L'Ukraine est en guerre depuis 21 mois déjà. 21 mois qui ont non seulement fait de nombreuses victimes civiles et militaires. Peu de temps après l'attaque des troupes russes le 24 février 2022, les hommes ukrainiens en âge de servir n'avaient déjà plus le droit de quitter le pays. En outre, face à l'agression militaire lancée par Vladimir Poutine, de nombreux hommes étaient volontaires.
L'envie de combattre et faire front était particulièrement forte dans la société ukrainienne au début du conflit. On ne voulait pas s'avouer vaincu. On voulait se battre. Mais la motivation s'est étiolée face aux combats qui durent. De nombreuses femmes ukrainiennes en ont désormais assez, elles forment un mouvement de protestation et réclament sans cesse le retour de leur partenaire ou de leur fils. Le pays cherche à réformer sa conscription, car, à l'Est, la guerre continue.
Certaines ont à nouveau manifesté sous la neige et par des températures négatives le week-end dernier, cette fois-ci à Zaporijia et à Kiev. Elles brandissent des pancartes avec des messages comme: «Mon mari n'est pas un prisonnier» ou «Le temps des autres est venu». La plupart des manifestantes sont des femmes, des épouses, compagnes ou mères de soldats. Elles demandent la démobilisation.

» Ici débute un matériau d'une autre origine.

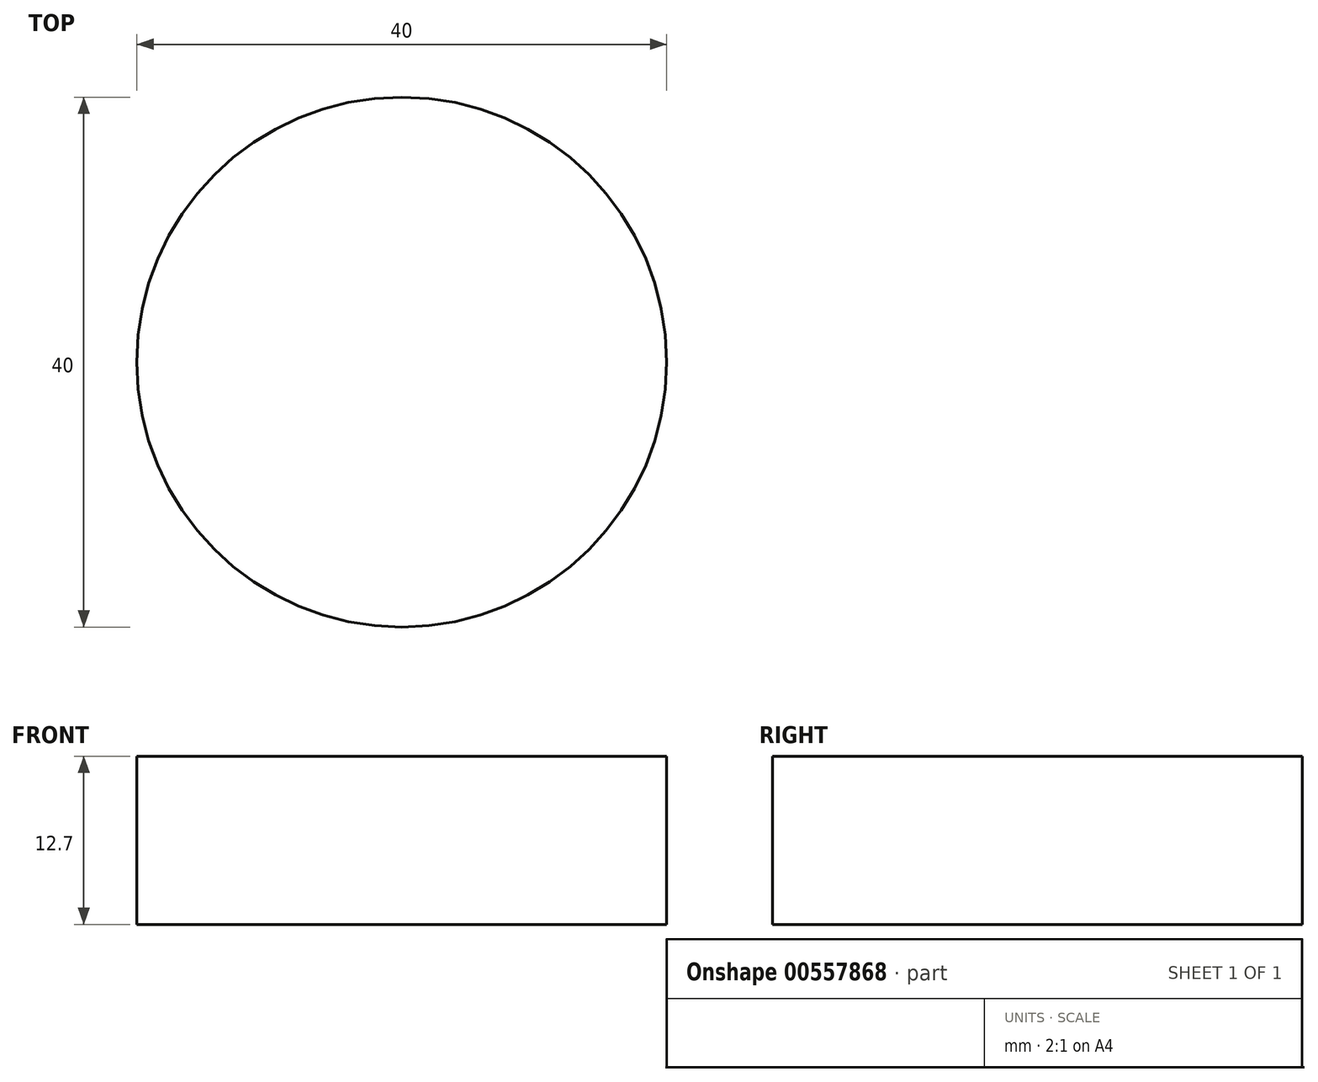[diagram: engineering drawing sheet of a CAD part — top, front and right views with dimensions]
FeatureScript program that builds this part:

Immer mehr ukrainische Soldaten klagen über Müdigkeit. Viele sind seit Beginn des Angriffskriegs pausenlos im Einsatz. Kein Urlaub, kein Recht auf Familie. Ohne es zu ahnen haben sie ein One-Way-Ticket in den Krieg gezogen. Jetzt protestieren ihre Frauen. https://t.co/IxyoDsp3pE
— Rebecca Barth (@barthreb) December 4, 2023
Hanna Bondar fait partie de ces manifestantes. Son mari est au front depuis le début de la guerre et il est maintenant épuisé, raconte sa femme interrogée par le journal télévisé. Il ne veut plus, bien qu'il se soit porté volontaire au début de la guerre pour défendre son pays.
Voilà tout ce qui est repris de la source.